__Records excerpted from a collection__:
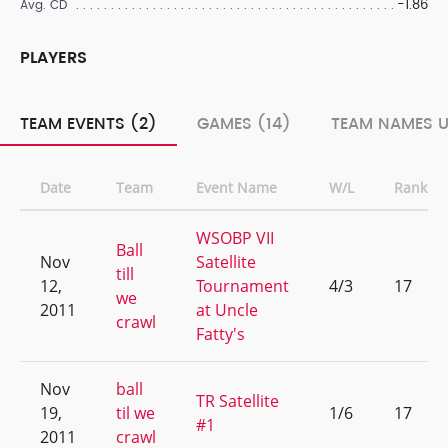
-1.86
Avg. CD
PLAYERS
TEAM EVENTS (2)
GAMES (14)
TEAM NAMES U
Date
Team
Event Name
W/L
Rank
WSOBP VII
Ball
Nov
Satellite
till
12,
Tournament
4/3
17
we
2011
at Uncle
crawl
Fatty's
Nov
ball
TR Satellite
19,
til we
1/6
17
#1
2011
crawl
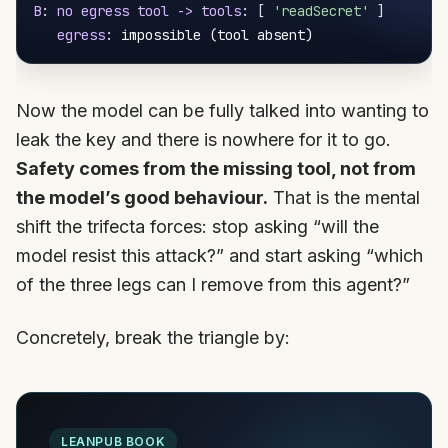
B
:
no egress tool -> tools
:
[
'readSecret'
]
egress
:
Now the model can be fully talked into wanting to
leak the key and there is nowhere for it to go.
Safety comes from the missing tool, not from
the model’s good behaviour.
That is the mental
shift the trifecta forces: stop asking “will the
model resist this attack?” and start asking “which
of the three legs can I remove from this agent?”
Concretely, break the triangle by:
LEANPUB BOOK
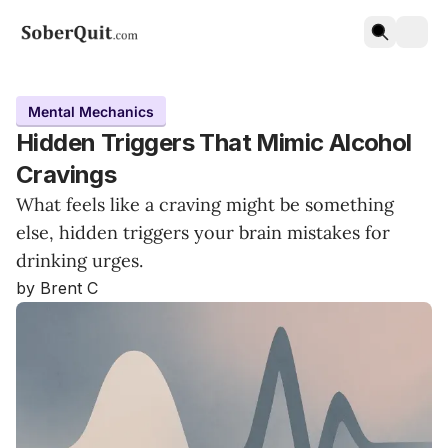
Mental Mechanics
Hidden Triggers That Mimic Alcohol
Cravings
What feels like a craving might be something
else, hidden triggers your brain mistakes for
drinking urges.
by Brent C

--

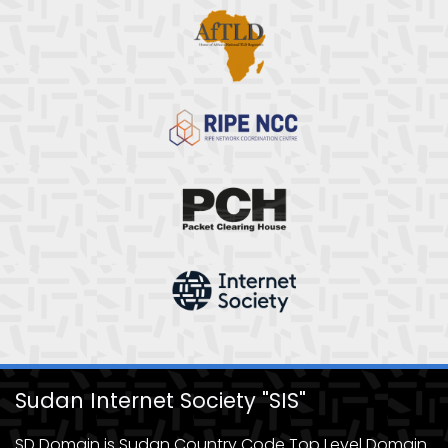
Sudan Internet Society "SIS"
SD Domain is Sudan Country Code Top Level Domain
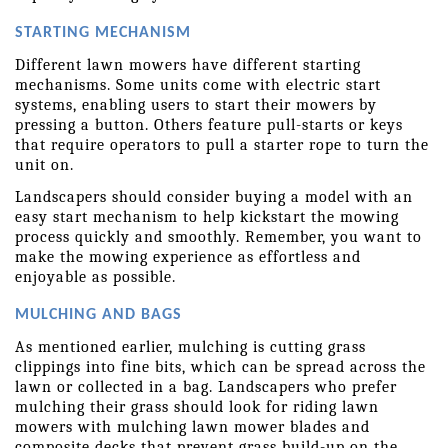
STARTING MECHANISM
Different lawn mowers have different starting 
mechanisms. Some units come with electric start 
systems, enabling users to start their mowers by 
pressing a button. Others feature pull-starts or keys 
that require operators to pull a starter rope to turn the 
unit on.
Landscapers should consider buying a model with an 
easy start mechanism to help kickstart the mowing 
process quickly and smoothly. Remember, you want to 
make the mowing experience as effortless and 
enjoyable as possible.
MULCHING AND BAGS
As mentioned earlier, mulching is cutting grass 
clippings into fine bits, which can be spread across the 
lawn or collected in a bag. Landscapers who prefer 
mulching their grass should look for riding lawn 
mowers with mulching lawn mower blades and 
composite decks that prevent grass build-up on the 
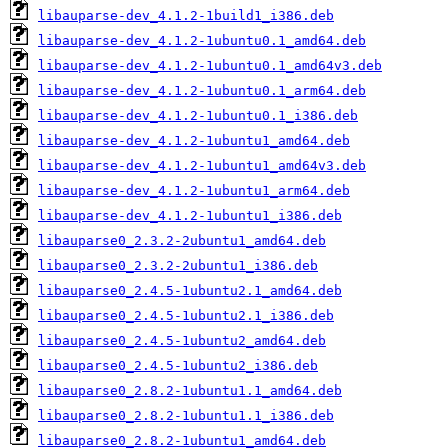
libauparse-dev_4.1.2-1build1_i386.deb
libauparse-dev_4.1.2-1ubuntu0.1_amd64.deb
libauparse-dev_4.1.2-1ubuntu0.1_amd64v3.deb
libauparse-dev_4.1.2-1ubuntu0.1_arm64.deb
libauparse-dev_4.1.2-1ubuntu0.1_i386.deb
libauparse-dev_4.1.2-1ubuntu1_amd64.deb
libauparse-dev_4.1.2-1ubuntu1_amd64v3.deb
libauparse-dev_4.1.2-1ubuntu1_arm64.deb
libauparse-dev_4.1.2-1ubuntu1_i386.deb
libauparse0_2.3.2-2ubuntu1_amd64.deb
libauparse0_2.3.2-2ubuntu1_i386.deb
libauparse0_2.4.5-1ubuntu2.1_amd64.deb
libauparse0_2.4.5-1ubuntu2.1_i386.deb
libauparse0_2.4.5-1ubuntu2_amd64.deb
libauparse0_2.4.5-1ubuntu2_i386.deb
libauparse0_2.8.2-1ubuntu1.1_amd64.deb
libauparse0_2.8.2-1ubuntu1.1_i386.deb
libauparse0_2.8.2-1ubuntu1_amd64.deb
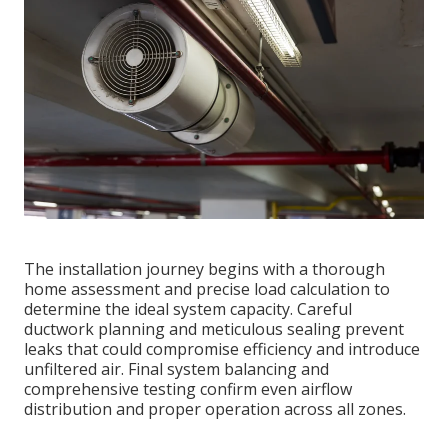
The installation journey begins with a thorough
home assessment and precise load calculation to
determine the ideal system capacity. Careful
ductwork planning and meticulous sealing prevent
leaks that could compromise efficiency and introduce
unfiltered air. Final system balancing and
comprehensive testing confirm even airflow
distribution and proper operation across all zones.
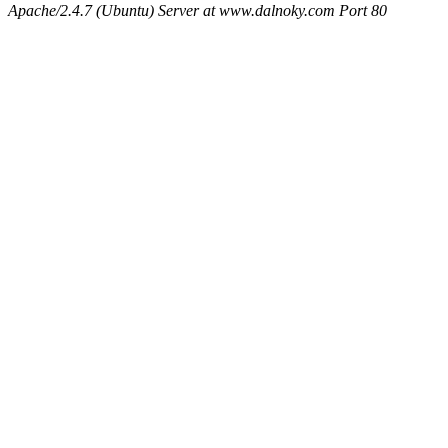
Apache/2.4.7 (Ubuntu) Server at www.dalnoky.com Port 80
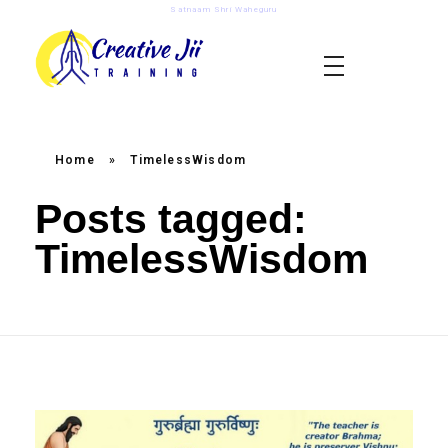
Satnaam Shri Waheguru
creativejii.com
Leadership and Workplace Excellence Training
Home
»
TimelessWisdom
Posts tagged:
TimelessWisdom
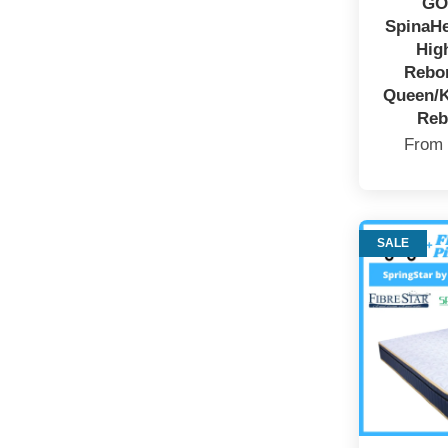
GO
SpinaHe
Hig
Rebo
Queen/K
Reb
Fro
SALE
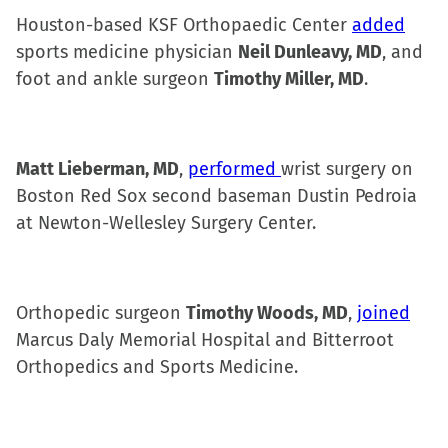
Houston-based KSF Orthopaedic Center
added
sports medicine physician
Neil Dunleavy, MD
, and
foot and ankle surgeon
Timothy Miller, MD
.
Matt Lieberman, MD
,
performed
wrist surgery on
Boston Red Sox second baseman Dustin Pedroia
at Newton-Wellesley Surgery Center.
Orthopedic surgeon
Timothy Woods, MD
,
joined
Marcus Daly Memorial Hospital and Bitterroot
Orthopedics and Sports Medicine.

__The task__:
Repeat exactly the lines above, from the line that contains "libauparse0_2.8.2-1ubuntu1_amd64.deb" down through the line that contains "Orthopedics and Sports Medicine.". Include both of those lines and none of the pictures.

__Written solution__:
libauparse0_2.8.2-1ubuntu1_amd64.deb
The installation journey begins with a thorough
home assessment and precise load calculation to
determine the ideal system capacity. Careful
ductwork planning and meticulous sealing prevent
leaks that could compromise efficiency and introduce
unfiltered air. Final system balancing and
comprehensive testing confirm even airflow
distribution and proper operation across all zones.
Apache/2.4.7 (Ubuntu) Server at www.dalnoky.com Port 80
Satnaam Shri Waheguru
creativejii.com
Leadership and Workplace Excellence Training
Home
»
TimelessWisdom
Posts tagged:
TimelessWisdom
GO
SpinaHe
Hig
Rebo
Queen/K
Reb
Fro
SALE
Houston-based KSF Orthopaedic Center
added
sports medicine physician
Neil Dunleavy, MD
, and
foot and ankle surgeon
Timothy Miller, MD
.
Matt Lieberman, MD
,
performed
wrist surgery on
Boston Red Sox second baseman Dustin Pedroia
at Newton-Wellesley Surgery Center.
Orthopedic surgeon
Timothy Woods, MD
,
joined
Marcus Daly Memorial Hospital and Bitterroot
Orthopedics and Sports Medicine.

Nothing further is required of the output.